Curse of the Cat People - This is probably the least horrific of any of the films on my list, but everybody thinks it's a horror movie, and it does have a ghost in it.

Street of Crocodiles - So, why wouldn't this be a horror movie? It's animated, I suppose, but if somebody did a claymation Last House on the Left, that would be a horror movie, right? Its narrative is kind of obscure and / or incoherent, but there are a lot of authentic horrors with the same claim to infamy. Ultimately, it's here because it's the finest cinematic evocation of the uncanny that I know, and provides a concentrated does of horror's trademark shudder of revulsion / fascination.

The Decay of Fiction - As is the case with Outer Space, I'm including this because I'm prepared to accept that a horror movie can be bereft of conventional narrative (I bet I'm not the only person voting for Eraserhead). Content-wise, this is a haunted house movie filled to the brim with ghosts and with its fair share of creepy goings-on half-glimpsed through the veil of time.

Elephant - If the post-70s trend in horror was to string a series of brutal set-piece killings together with only the barest sinew of plot and character holding things together, Alan Clarke's devastating masterpiece is the reductio ad absurdum of that approach. One of the most nihilistic films ever made, but an understandable response to the political realities of the time.

Klute - I always think of this as a detective story / straight thriller, but having watched it again recently (not with this project in mind) it seems very clearly a post-Psycho horror movie, much more focussed on Fonda's terrorized girl than on the process of finding the villain. Plus there are bravura stalking set-pieces and that score.

Re: The Horror List Discussion and Suggestions (Genre Projec

Posted: Sun Dec 23, 2012 11:12 pm
by Mr Sausage
Re: Curse of the Cat People. I'm probably not going to vote for it, it's not quite horror to me; but if I did I would likely put it in my top ten. There's something magic about it. But the frightening parts of it just seem like one aspect of the swirl of childhood emotions in it. I can't imagine any honest movie about childhood not dealing with fear, but the presence of fear has to dominate on some level for me to consider it a horror, and I don't think it does in Curse. Loneliness and melancholy are closer to the dominating emotions.

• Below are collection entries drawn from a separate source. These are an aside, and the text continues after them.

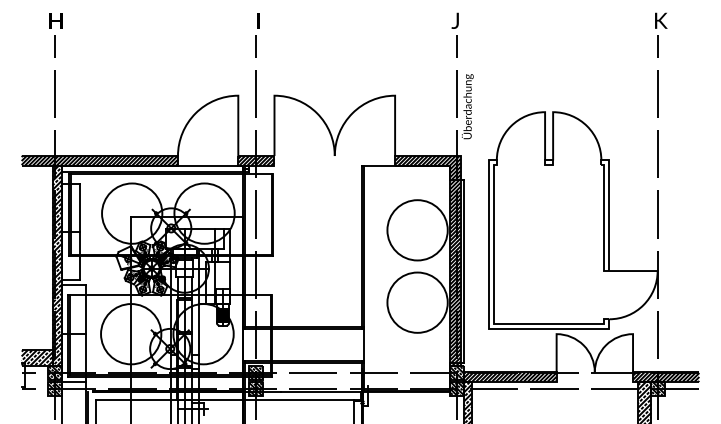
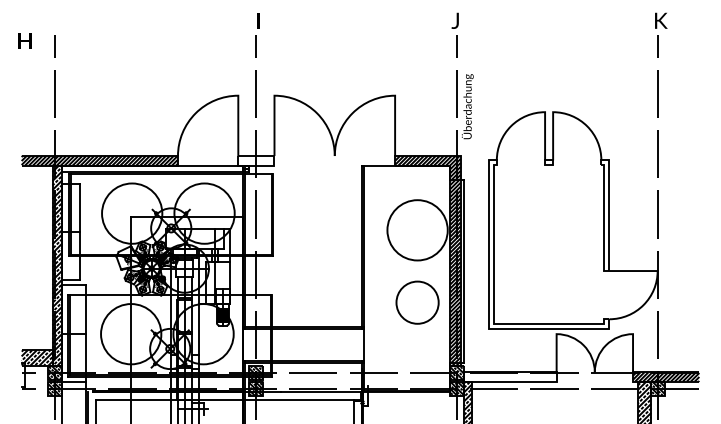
text at (55, 20) position: (55, 20) -> (24, 40)
hatch at (256, 160): present -> none
circle at (417, 302) diameter: 60 px -> 42 px
hatch at (510, 376): present -> none
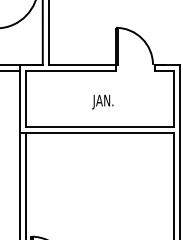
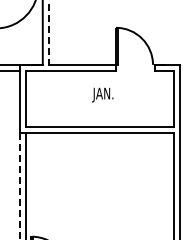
line at (48, 33): solid -> dashed
text at (102, 101) position: (102, 101) -> (102, 94)
line at (20, 186): solid -> dashed
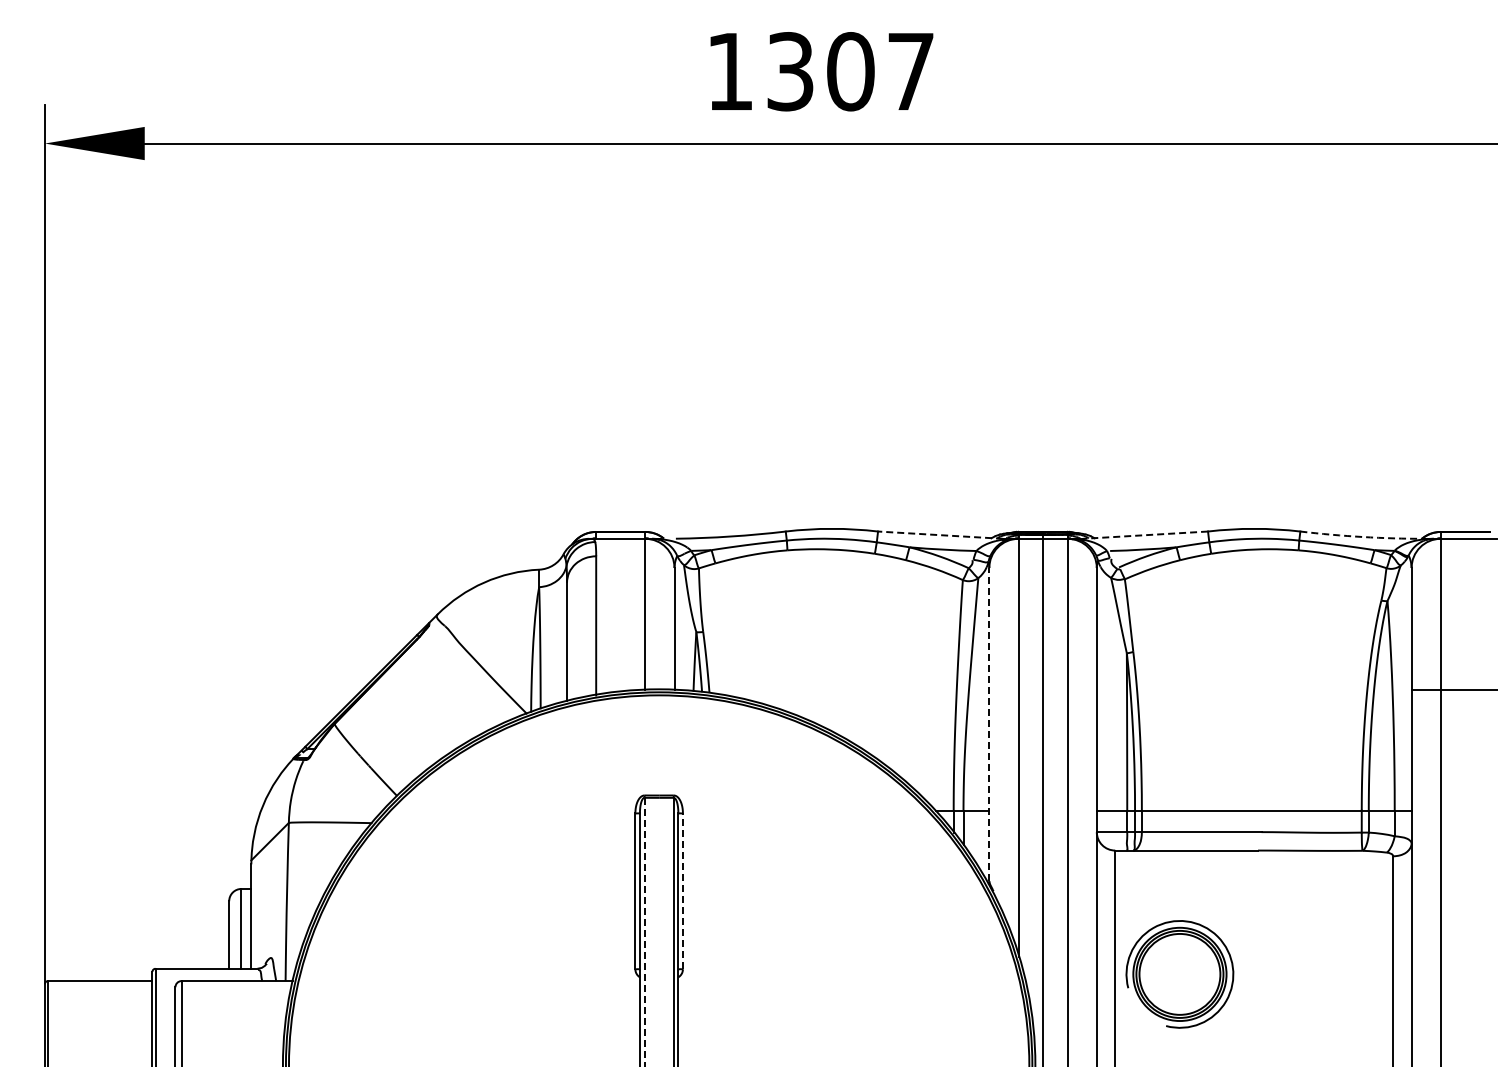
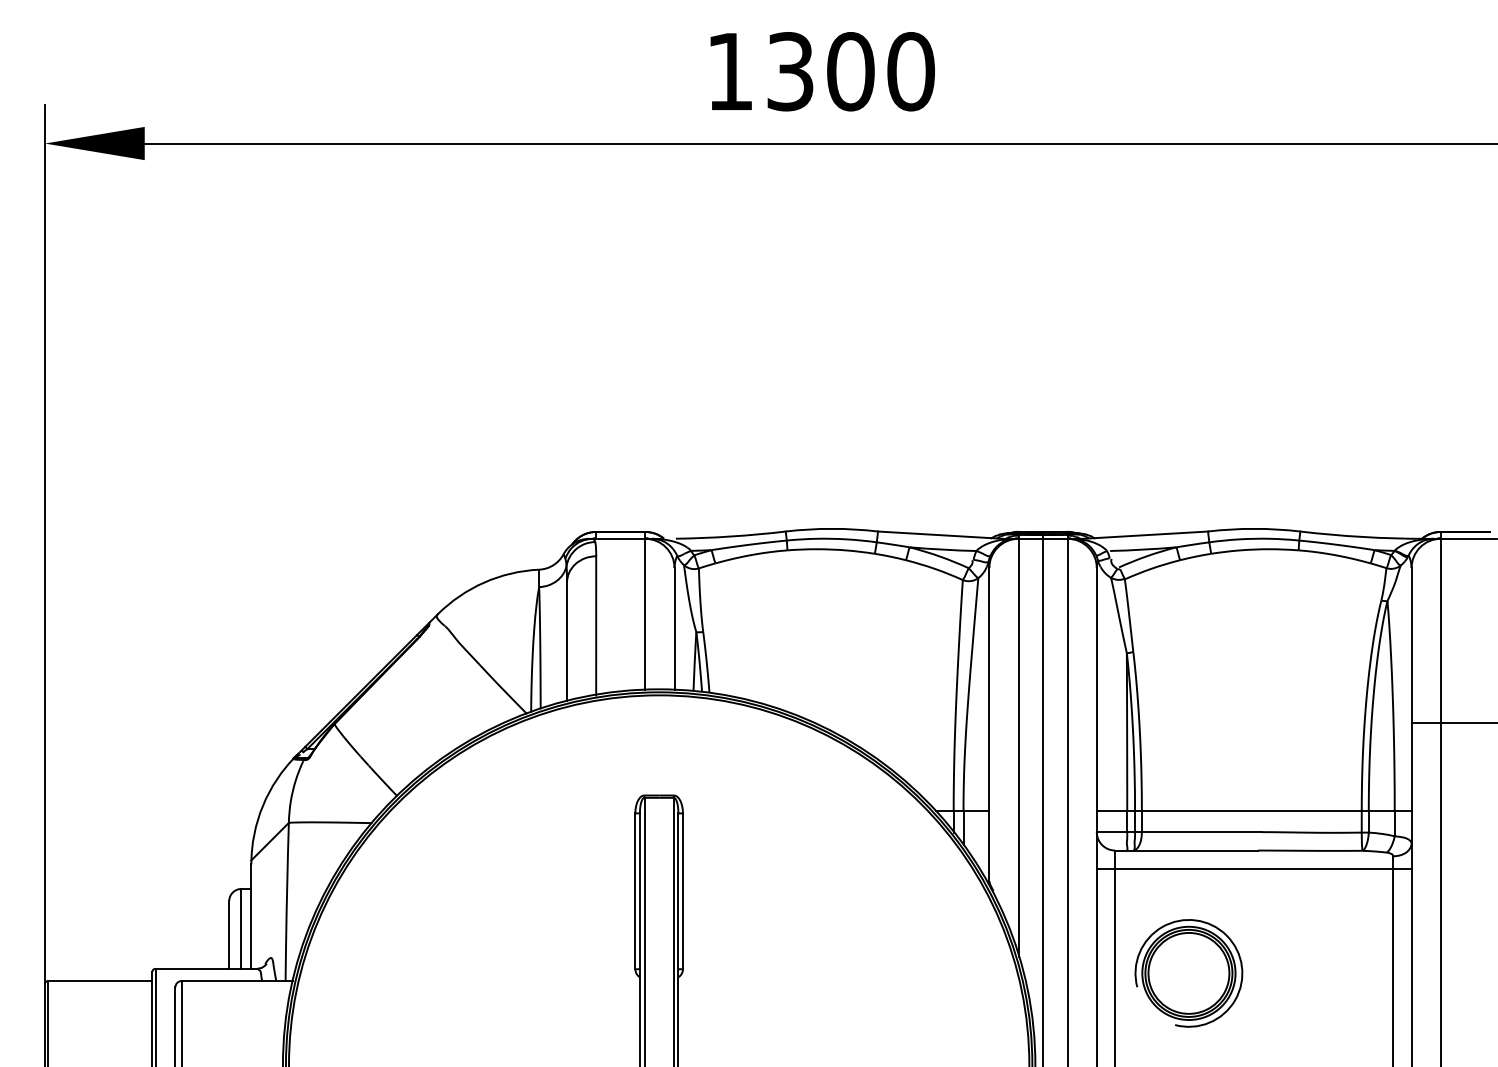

Re: The Horror List Discussion and Suggestions (Genre Projec

Posted: Sun Dec 23, 2012 11:49 pm
by domino harvey
I love Klute but you're crazy! In the spirit of craziness, though, I'll share my marginal cases:

Hard Candy, the best rape-revenge film I've seen, and since that's small praise, it's also the best cinematic two-hander since Sleuth. I Married a Witch plays for laughs not scares, but I like it more than most films with alternate aims. Matinee is more concerned with how audiences received atomic-age horror films than spooking modern audiences. And of course my Number One, Single White Female, is a superior thriller concerning identity that has no other votes yet, so maybe it hasn't occured to other voters yet. I don't really have any other questionable genre entries, but all four of these are in my top ten!

Re: The Horror List Discussion and Suggestions (Genre Projec

Posted: Mon Dec 24, 2012 2:09 am
by zedz
Re. I Married a Witch: I think that a certain kind of supernatural content automatically puts a film within the genre, however much the film itself might try to drag itself kicking and screaming out of it (or, in the case of one of my inclusions, Ugetsu Monogatari, be blithely unaware of it). So if you've got witches, or ghosts, or monsters in your movie, you're playing in the horror sandpit, whether you like it or not.